Go through the data line by line and count the lines that hold "Comparative". Reply with the total only.

========================================

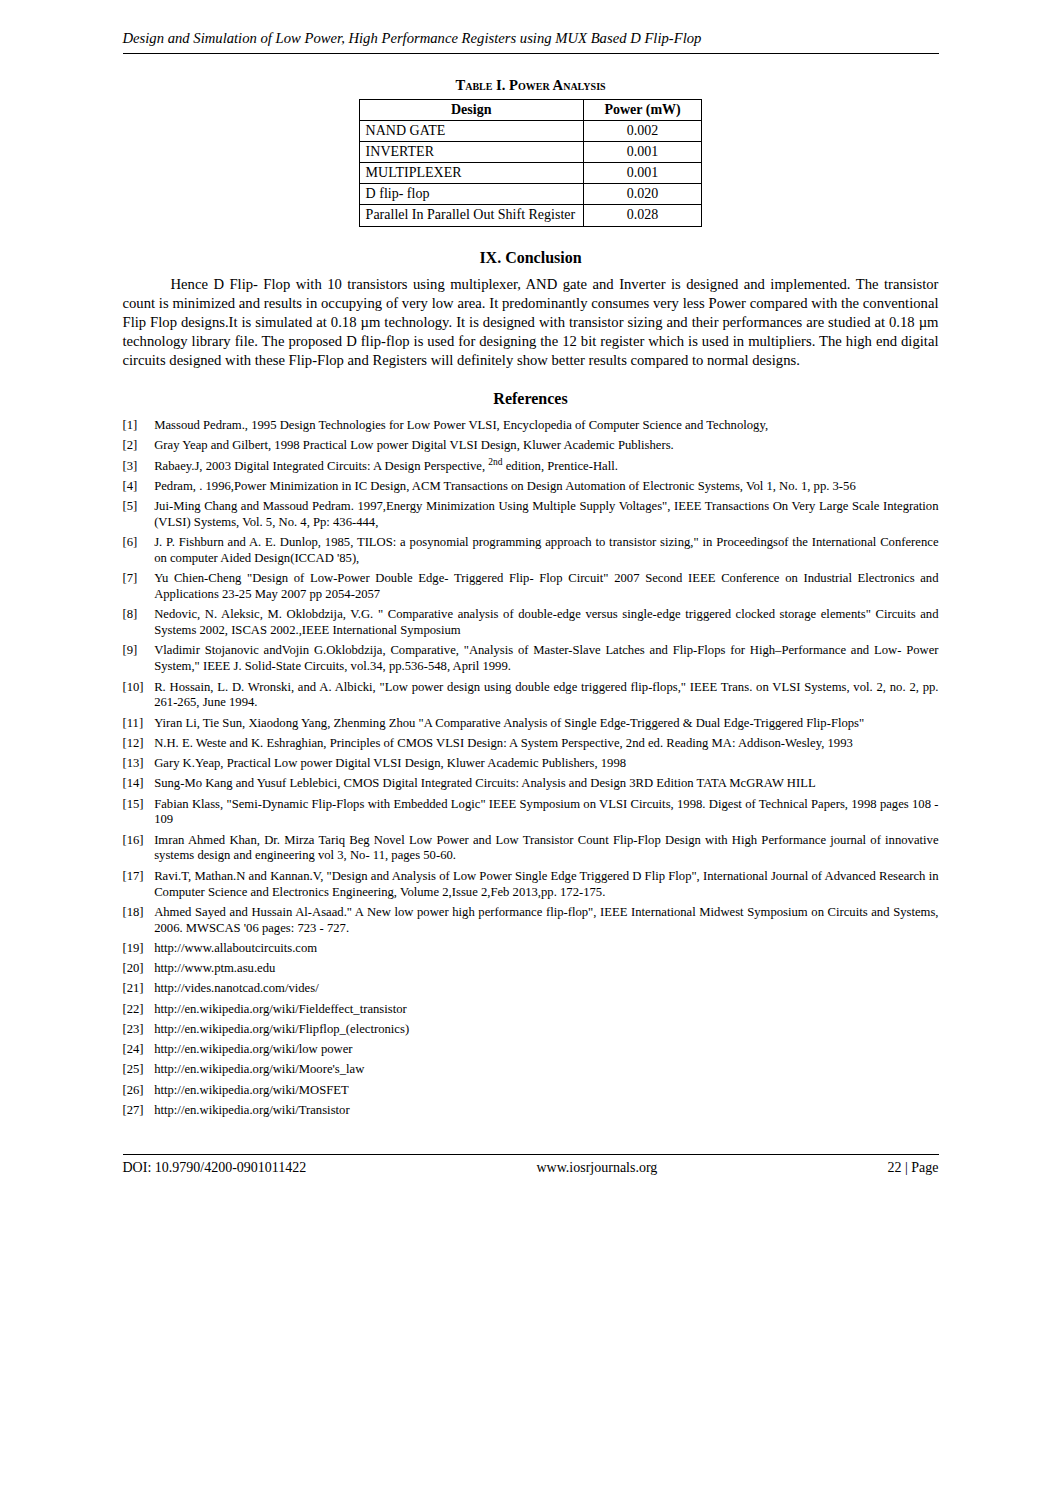Design and Simulation of Low Power, High Performance Registers using MUX Based D Flip-Flop
Table I. Power Analysis
| Design | Power (mW) |
| --- | --- |
| NAND GATE | 0.002 |
| INVERTER | 0.001 |
| MULTIPLEXER | 0.001 |
| D flip- flop | 0.020 |
| Parallel In Parallel Out Shift Register | 0.028 |
IX. Conclusion
Hence D Flip- Flop with 10 transistors using multiplexer, AND gate and Inverter is designed and implemented. The transistor count is minimized and results in occupying of very low area. It predominantly consumes very less Power compared with the conventional Flip Flop designs.It is simulated at 0.18 µm technology. It is designed with transistor sizing and their performances are studied at 0.18 µm technology library file. The proposed D flip-flop is used for designing the 12 bit register which is used in multipliers. The high end digital circuits designed with these Flip-Flop and Registers will definitely show better results compared to normal designs.
References
[1] Massoud Pedram., 1995 Design Technologies for Low Power VLSI, Encyclopedia of Computer Science and Technology,
[2] Gray Yeap and Gilbert, 1998 Practical Low power Digital VLSI Design, Kluwer Academic Publishers.
[3] Rabaey.J, 2003 Digital Integrated Circuits: A Design Perspective, 2nd edition, Prentice-Hall.
[4] Pedram, . 1996,Power Minimization in IC Design, ACM Transactions on Design Automation of Electronic Systems, Vol 1, No. 1, pp. 3-56
[5] Jui-Ming Chang and Massoud Pedram. 1997,Energy Minimization Using Multiple Supply Voltages", IEEE Transactions On Very Large Scale Integration (VLSI) Systems, Vol. 5, No. 4, Pp: 436-444,
[6] J. P. Fishburn and A. E. Dunlop, 1985, TILOS: a posynomial programming approach to transistor sizing," in Proceedingsof the International Conference on computer Aided Design(ICCAD '85),
[7] Yu Chien-Cheng "Design of Low-Power Double Edge- Triggered Flip- Flop Circuit" 2007 Second IEEE Conference on Industrial Electronics and Applications 23-25 May 2007 pp 2054-2057
[8] Nedovic, N. Aleksic, M. Oklobdzija, V.G. " Comparative analysis of double-edge versus single-edge triggered clocked storage elements" Circuits and Systems 2002, ISCAS 2002.,IEEE International Symposium
[9] Vladimir Stojanovic andVojin G.Oklobdzija, Comparative, "Analysis of Master-Slave Latches and Flip-Flops for High–Performance and Low- Power System," IEEE J. Solid-State Circuits, vol.34, pp.536-548, April 1999.
[10] R. Hossain, L. D. Wronski, and A. Albicki, "Low power design using double edge triggered flip-flops," IEEE Trans. on VLSI Systems, vol. 2, no. 2, pp. 261-265, June 1994.
[11] Yiran Li, Tie Sun, Xiaodong Yang, Zhenming Zhou "A Comparative Analysis of Single Edge-Triggered & Dual Edge-Triggered Flip-Flops"
[12] N.H. E. Weste and K. Eshraghian, Principles of CMOS VLSI Design: A System Perspective, 2nd ed. Reading MA: Addison-Wesley, 1993
[13] Gary K.Yeap, Practical Low power Digital VLSI Design, Kluwer Academic Publishers, 1998
[14] Sung-Mo Kang and Yusuf Leblebici, CMOS Digital Integrated Circuits: Analysis and Design 3RD Edition TATA McGRAW HILL
[15] Fabian Klass, "Semi-Dynamic Flip-Flops with Embedded Logic" IEEE Symposium on VLSI Circuits, 1998. Digest of Technical Papers, 1998 pages 108 - 109
[16] Imran Ahmed Khan, Dr. Mirza Tariq Beg Novel Low Power and Low Transistor Count Flip-Flop Design with High Performance journal of innovative systems design and engineering vol 3, No- 11, pages 50-60.
[17] Ravi.T, Mathan.N and Kannan.V, "Design and Analysis of Low Power Single Edge Triggered D Flip Flop", International Journal of Advanced Research in Computer Science and Electronics Engineering, Volume 2,Issue 2,Feb 2013,pp. 172-175.
[18] Ahmed Sayed and Hussain Al-Asaad." A New low power high performance flip-flop", IEEE International Midwest Symposium on Circuits and Systems, 2006. MWSCAS '06 pages: 723 - 727.
[19] http://www.allaboutcircuits.com
[20] http://www.ptm.asu.edu
[21] http://vides.nanotcad.com/vides/
[22] http://en.wikipedia.org/wiki/Fieldeffect_transistor
[23] http://en.wikipedia.org/wiki/Flipflop_(electronics)
[24] http://en.wikipedia.org/wiki/low power
[25] http://en.wikipedia.org/wiki/Moore's_law
[26] http://en.wikipedia.org/wiki/MOSFET
[27] http://en.wikipedia.org/wiki/Transistor
DOI: 10.9790/4200-0901011422
www.iosrjournals.org
22 | Page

========================================

**ANSWER**.
3